Pendant ce temps, le contribuable insulaire assume le risque financier de générer un nouvel « éléphant blanc » (des infrastructures monumentales déficitaires après le tournoi), tandis que les grands bénéficiaires privés se concentrent parmi les patrons de la construction et les chaînes hôtelières, qui anticipent un regain de chiffre d’affaires à court terme.
Des besoins criants dans la santé et l’éducation
Cette injection multimillionnaire d’argent institutionnel contraste fortement avec les listes d’attente historiques du Service canarien de la Santé, le manque de places dans les maisons de retraite publiques et le déficit d’infrastructures éducatives bioclimatiques dans l’archipel. Pour le résident local, la face cachée du mégaprojet augure une accélération de la crise du logement et une escalade généralisée du coût de la vie.
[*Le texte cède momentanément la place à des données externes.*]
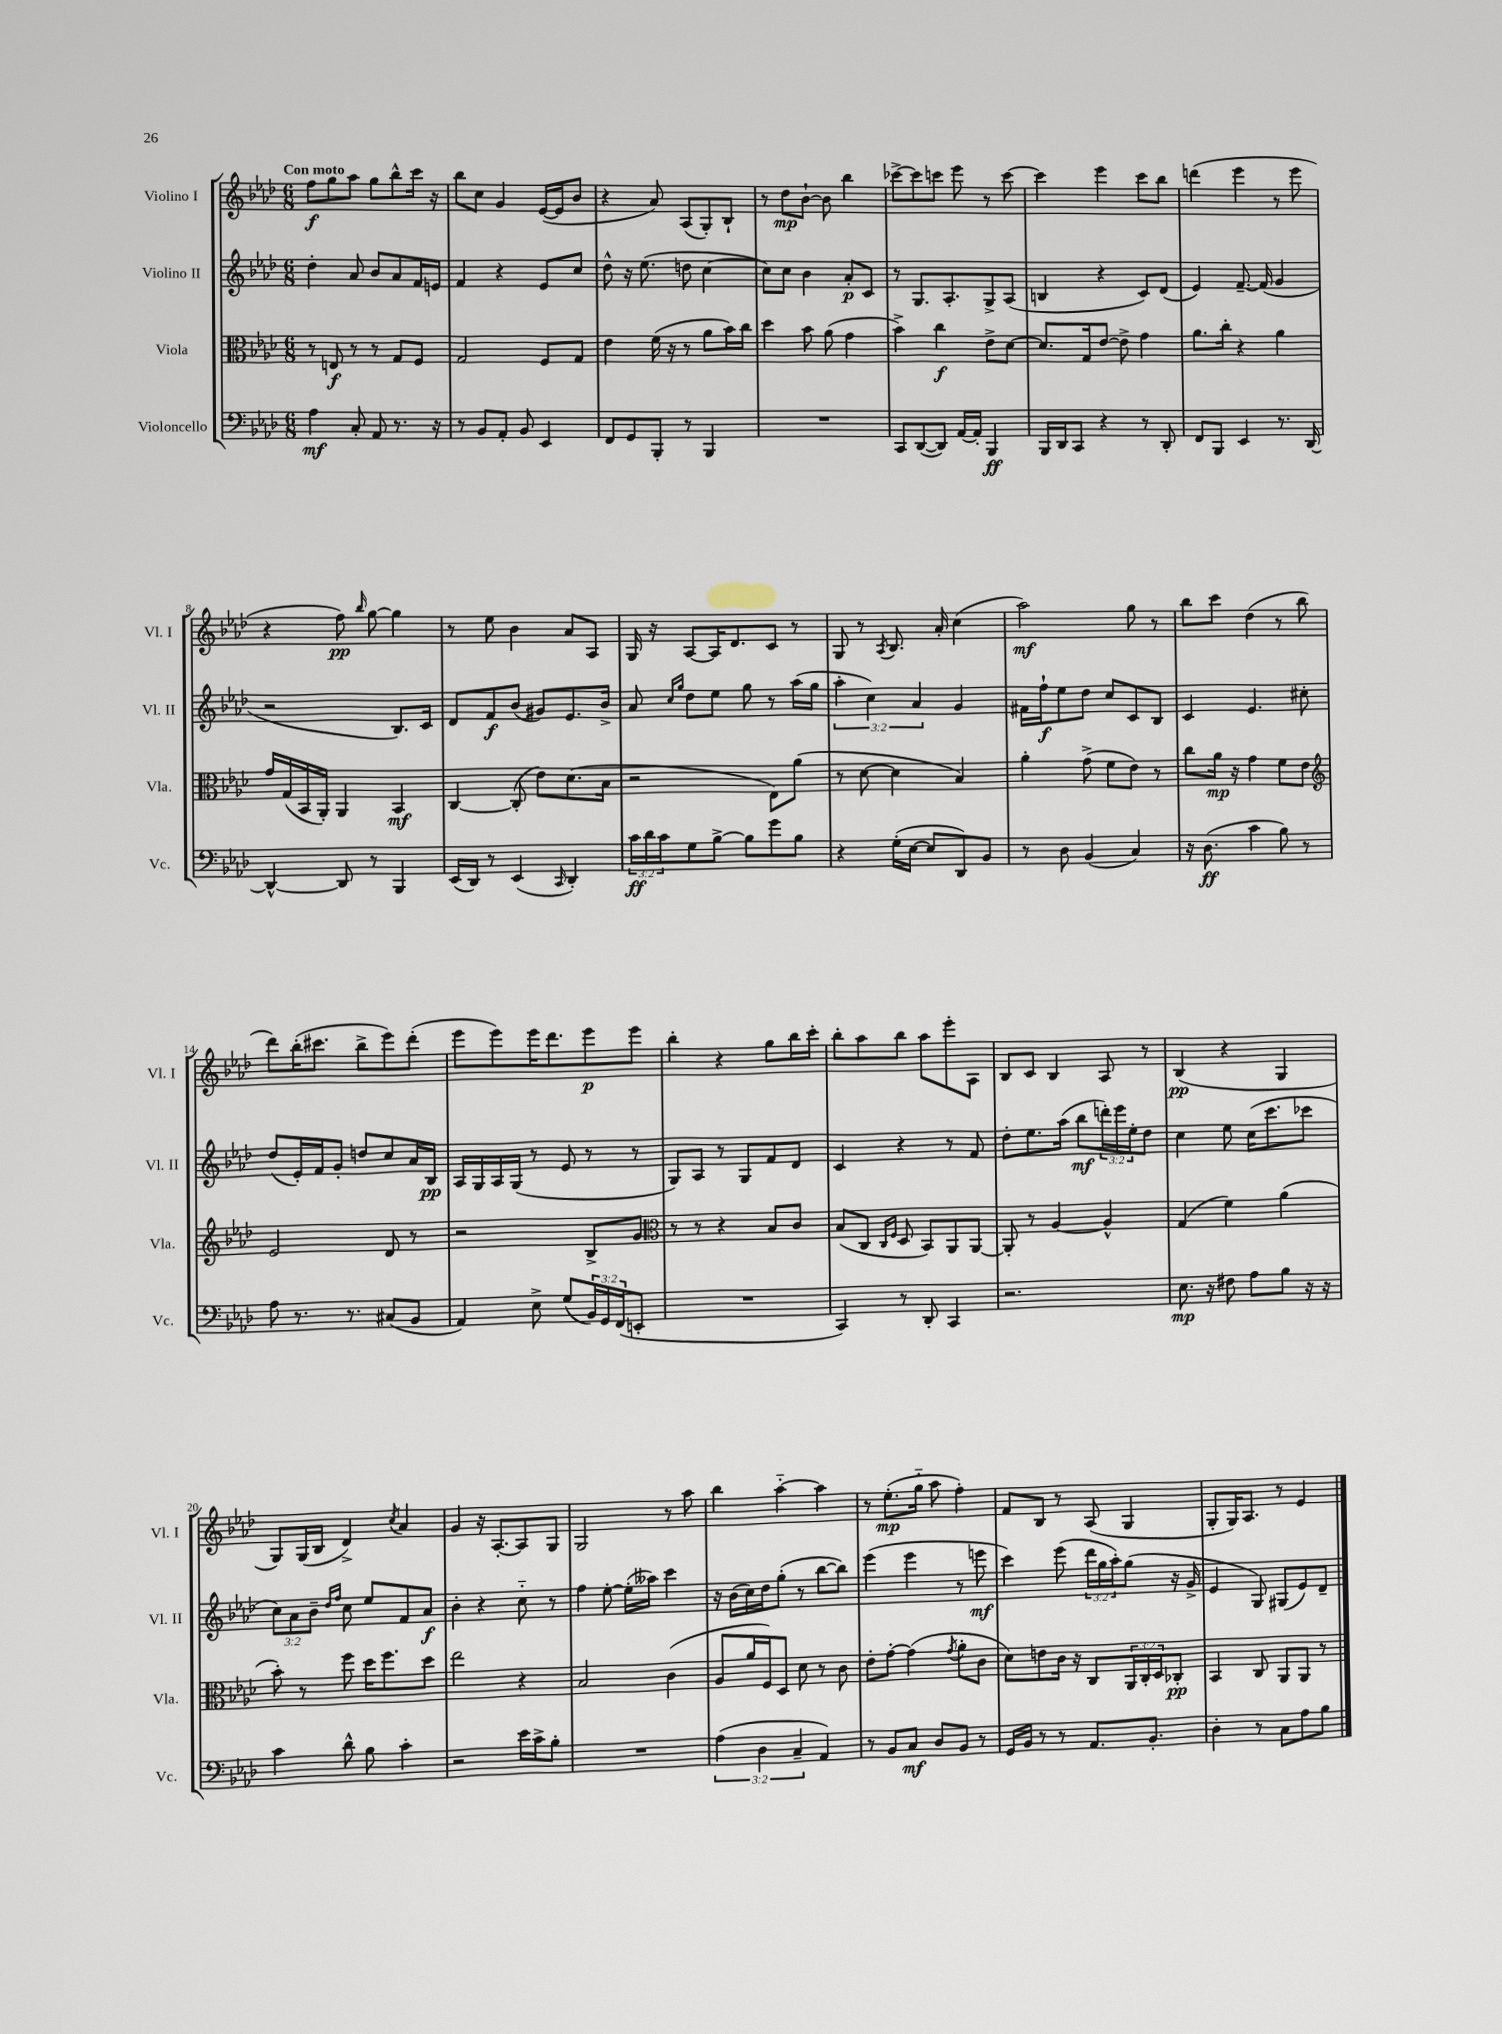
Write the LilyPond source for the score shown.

Les 200 millions budgétés pour le football équivalent à plus de sept fois l’investissement annuel que le gouvernement consacre aux grandes améliorations et aux équipements de haute technologie pour des complexes hospitaliers entiers (fixé à environ 27 millions d’euros). Le système éducatif des îles souffre d’un épuisement notable des enseignants, de classes surchargées et de carences en matière de climatisation face aux vagues de chaleur. L’argent de la rénovation pourrait financer la construction d’environ 30 nouvelles écoles publiques ou collèges entièrement équipés selon des normes bioclimatiques modernes.
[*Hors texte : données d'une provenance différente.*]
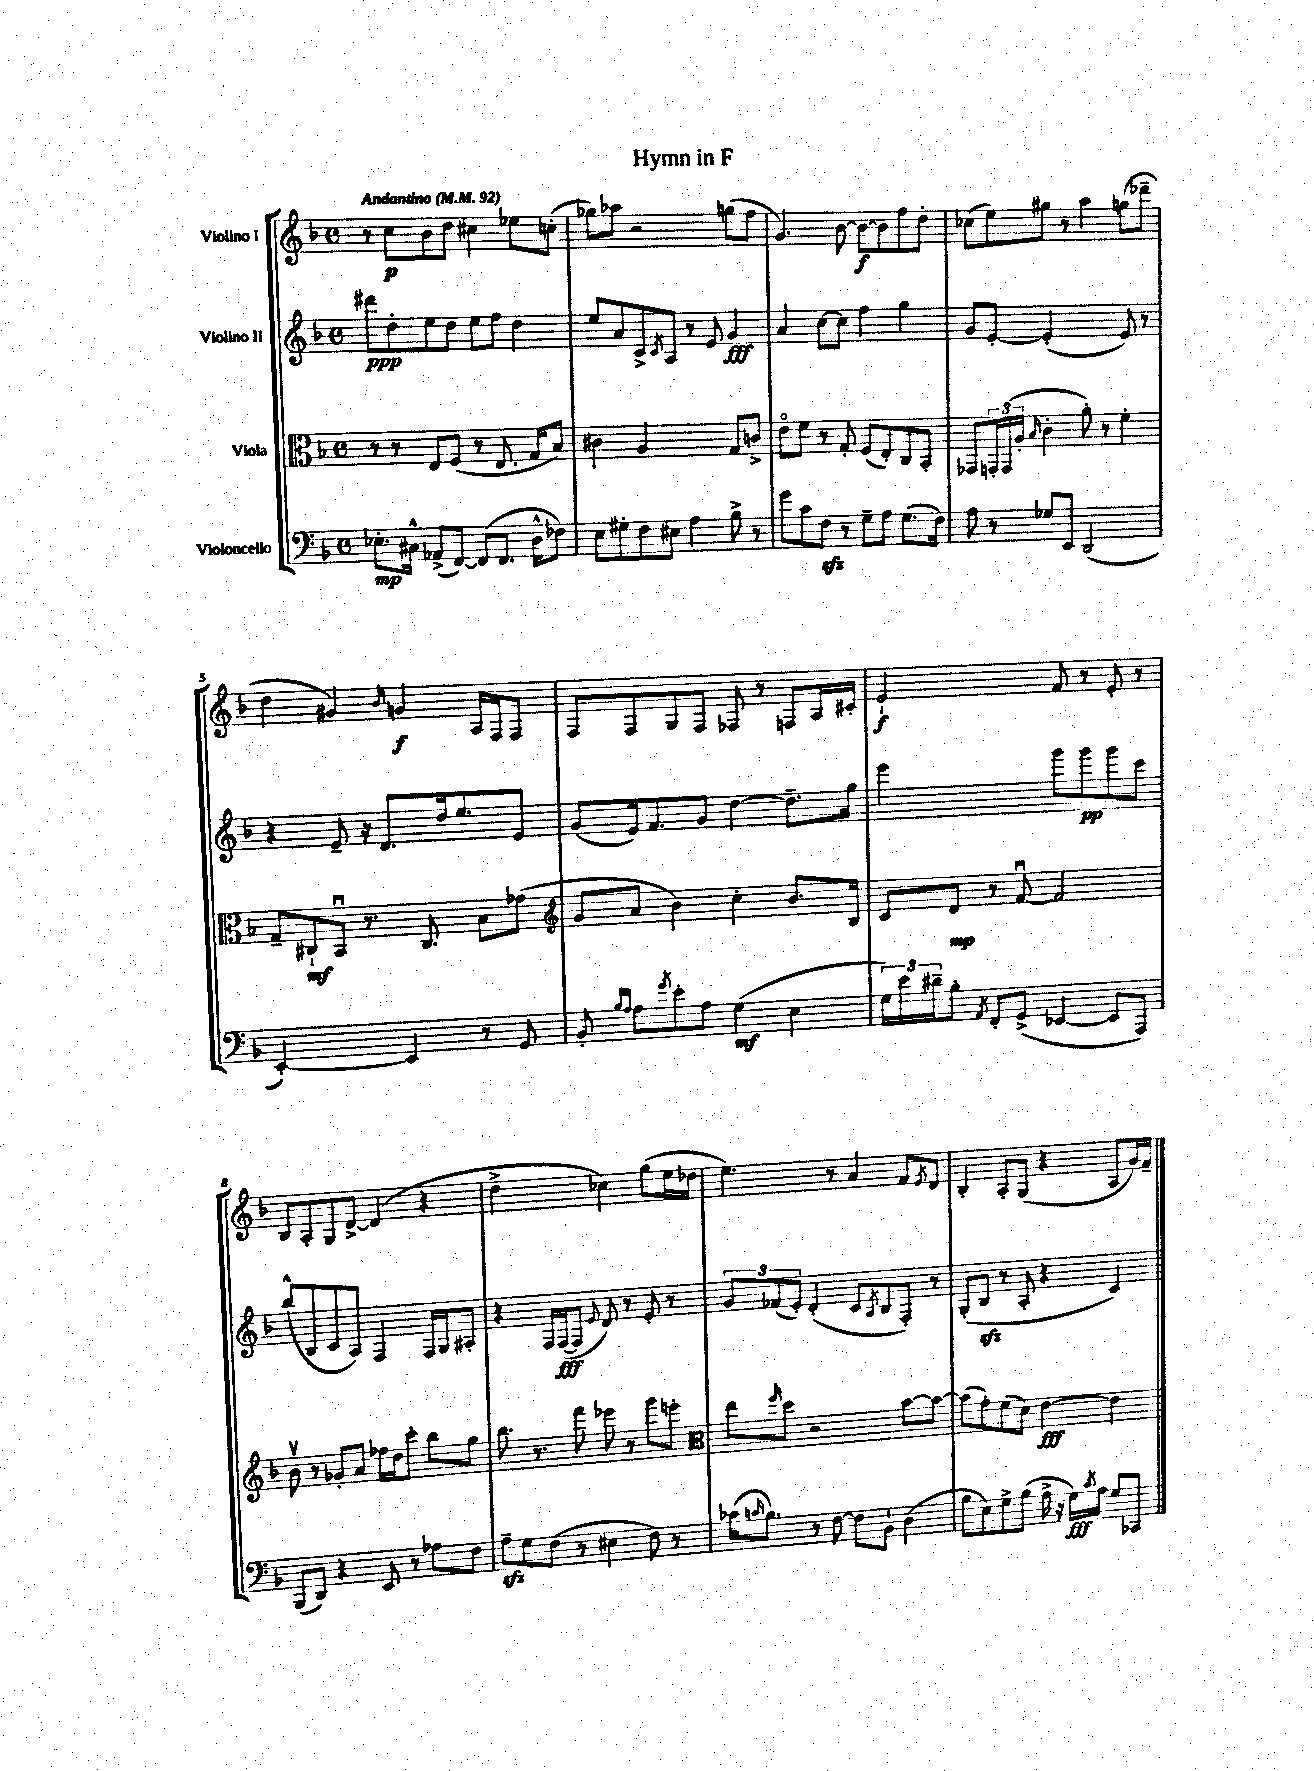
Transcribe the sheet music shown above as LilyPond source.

\header { title = "Hymn in F" }
<<
\new StaffGroup <<
\new Staff = "s0" \with { instrumentName = "Violino I" } {
    \clef treble \key f \major \defaultTimeSignature \time 4/4 \tempo "Andantino" 4 = 92
    r8 c''8\p bes'8 d''8 cis''4 ees''8 c''8-.( |
    ges''8) aes''8 r2 g''8( f''8 |
    g'4.) bes'8~ bes'8~\f bes'8 f''8 d''8-. |
    ces''8( e''8) gis''8 r8 a''4 g''8( des'''8-- |
    d''4 gis'4) \grace { bes'16 } g'4\f a16 f16 f8 |
    f8 f8 g8 f8 fes8 r8 f8 a16 cis'16-. |
    e'2-!\f f'8 r8 e'8-. r8 |
    bes8 a8-. g8 d'8~-> d'4( r4 |
    d''2-> ces''4) g''8( e''16 des''16 |
    e''4.) r8 a'4 f'8 \acciaccatura { e'8 } d'8 |
    bes4-. a8-. g8( r4 a8 g'16) f'16-- \bar "|." |
}
\new Staff = "s1" \with { instrumentName = "Violino II" } {
    \clef treble \key f \major \defaultTimeSignature \time 4/4
    dis'''8\ppp d''8-. e''8 d''8 e''8 f''8 d''4 |
    e''8 a'8 c'8-> \acciaccatura { c'8 } a8 r8 e'8 g'4\fff |
    a'4 c''8~ c''8 f''4 g''4 |
    g'8 e'8~-. e'2-.( e'8) r8 |
    r4 e'8-- r16 d'8. d''16 e''8. e'8 |
    g'8( e'16) f'8. g'8 d''4~ d''8.-- g''16 |
    e'''2 g'''8 g'''8\pp g'''8 c'''8 |
    bes''8-^( bes8 c'8 a8) f4 f16 g16 ais8-. |
    r4 f16 f16~\fff( f8 \appoggiatura { e'8 } d'8) r8 e'8-. r8 |
    \tuplet 3/2 { g'8 fes'8( e'8-.) } d'4-.( c'8 \acciaccatura { a8 } bes8 f8-.) r8 |
    g8-.( bes8\sfz r8 a8-. r4 c'4) \bar "|." |
}
\new Staff = "s2" \with { instrumentName = "Viola" } {
    \clef alto \key f \major \defaultTimeSignature \time 4/4
    r8 r8 e8 f8( r8 e8. g16 bes8) |
    cis'4 a2 g8 c'8-> |
    e'8\flageolet f'8 r8 g8-. f8( e8-.) c8 bes,8-. |
    ges,8 \tuplet 3/2 { g,16-. g,16( a16-. } \grace { bes16 } c'4-. a'8-.) r8 f'4-. |
    g8-- cis8-!\mf bes,8\downbow r8. cis8. bes8 ges'8( |
    \clef treble g'8 a'8 bes'4) c''4-. bes'8. bes16 |
    c'8 d'8\mp r8 f'8~\downbow f'2 |
    bes'8\upbow r8 ges'8-. a'8 fes''16 d''16 c'''8-. bes''8 g''8 |
    bes''8. r8. f'''8 ees'''8 r8 g'''8 e'''8-. |
    \clef alto e''8 \grace { f''16 } d''8 r2 bes'8~ bes'8~ |
    bes'8( g'8-.) f'8( d'8) e'4~\fff e'4 \bar "|." |
}
\new Staff = "s3" \with { instrumentName = "Violoncello" } {
    \clef bass \key f \major \defaultTimeSignature \time 4/4
    ees8.-.\mp cis16-^ aes,8->( f,8~) f,8( f,8. d16-^ fes8) |
    e8 gis8-. f8 eis8 a4 bes8-> r8 |
    g'8 c'8 f8\sfz r8 g8-- a8 g8.( f16) |
    a8 r8 ges8 e,8 d,2( |
    e,2~-.) e,4 r8 g,8 |
    bes,8-. \grace { bes16 a16 } a8 \acciaccatura { g'8 } e'8-. a8 g4\mf( e4 |
    \tuplet 3/2 { g16) e'16 dis'16-- } bes8-. \acciaccatura { a,8 } f,8-. g,8->( ees,4~ ees,8 a,,8) |
    bes,,8( d,8) r4 e,8 r8 aes8 f8 |
    a8--\sfz g8 f8( r8 eis4 f8) r8 |
    ces'16( \grace { c'16 } bes8.) r8 f8~ f8 bes,8-! d4( |
    bes8 e8) g8-> bes8( a16-> r16 g16\fff) \acciaccatura { c'8 } a16 g8 ces,8 \bar "|." |
}
>>
>>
Un nouvel hôpital ou 3 000 places en maison de retraite
La création d’une place dans une maison de retraite publique coûte en moyenne entre 60 000 et 80 000 euros. Le budget alloué pour satisfaire aux exigences de la FIFA suffirait à créer d’un seul coup entre 2 500 et 3 000 nouvelles places résidentielles publiques à Gran Canaria, résolvant le déficit insulaire et libérant les lits d’hôpitaux actuellement occupés par des personnes âgées sans alternative de logement. Ces fonds permettraient également de financer la modernisation complète des centres de gestion des déchets (comme ceux de Salto del Negro ou Juan Grande), d’installer des usines de compostage de dernière génération, de numériser la collecte sélective dans les 21 municipalités de l’île et de régénérer les décharges saturées pour éviter des sanctions de l’Union européenne.
Bénéfices privés, risques publics
Les secteurs de la construction et du tourisme dans l’archipel représentent les principaux bénéficiaires privés de l’investissement public pour le Mondial 2030. Alors que les dépenses sociales se disputent les fonds publics, les grandes corporations locales voient dans cet événement une opportunité historique de décrocher des contrats mirobolants et de maximiser leurs marges bénéficiaires à court et long terme. L’attribution des sites hôtes a d’ailleurs été entourée d’accusations d’achat de votes et de favoritisme.
De plus, le modèle économique impose fréquemment des coûts disproportionnés aux pays hôtes, transformant l’investissement public en infrastructures pour le tournoi en cas documentés de dépassements de coûts, de travaux surdimensionnés et de corruption dans les marchés publics. Après l’échec du premier appel d’offres de 174,7 millions d’euros en raison de la volatilité des prix, les entreprises de construction locales ont forcé le Cabildo à renégocier les cahiers des charges. C’est peut-être l’occasion d’abandonner l’idée d’organiser le Mondial, sachant que le stade de Siete Palmas ne serait le théâtre, au mieux, que de trois matchs de phase de poules sans grande importance sportive.